The benchmark S&P 500 stock index has pulled back 4%
from its all-time high reached earlier this month, while falling
Treasury yields and a slide in bitcoin are also indicating
increasing investor wariness.
A number of recent economic releases have disappointed or
weakened, including consumer confidence, business activity and
retail sales. The Trump administration's dramatic moves on trade
and other policies have injected uncertainty for consumers and
businesses.
The monthly employment release is seen as among the most
crucial data points assessing the economy's health and investors
will be looking for the jobs data for February, due on March 7,
to either bring relief or drive further worry.
"The market is on edge because of fears regarding a U.S.
economic growth scare," Michael Arone, chief investment
strategist for the U.S. SPDR Business at State Street Global
Advisors. "If the unemployment figure shows signs of weakness,
it further fuels the flames for that growth scare."
Employment in February is estimated to have increased by
133,000 jobs, according to a Reuters poll, compared to 143,000
in added jobs in January. The unemployment rate is expected to
be 4.0%.
"The jobs market is the most important pillar of the U.S.
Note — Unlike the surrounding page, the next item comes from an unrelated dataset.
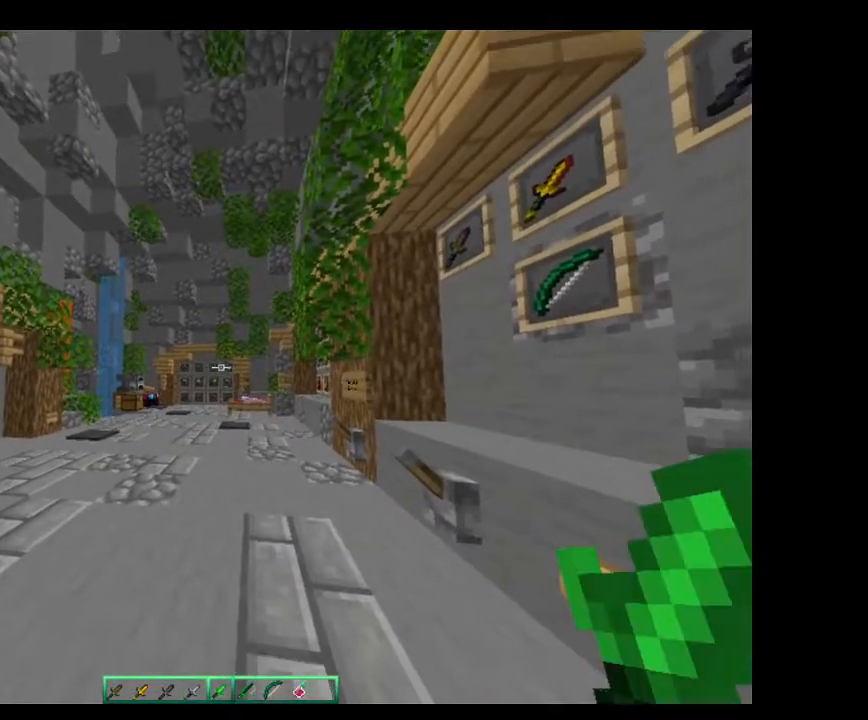
{"keys": [], "mouse": ["right"], "events": [[300, "mouse_right", "down"]]}
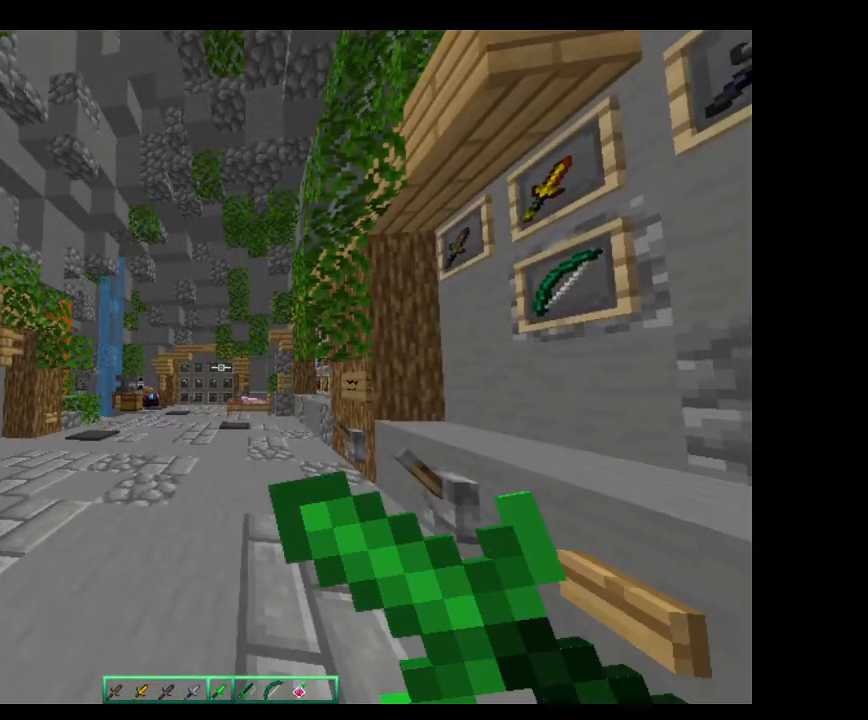
{"keys": [], "mouse": ["right"], "events": []}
economy," said Matthew Miskin, co-chief investment strategist
at John Hancock Investment Management. "Whether the consumer is
in too much debt or whether they're going to spend is really
going to come down to whether or not they have a job and they
feel comfortable in their job."
Despite concerns about economic weakening, investors remain
on guard about inflation, with the annual pace of inflation
still running above the Federal Reserve's 2% target, so an
overly strong jobs report also could spark market concerns.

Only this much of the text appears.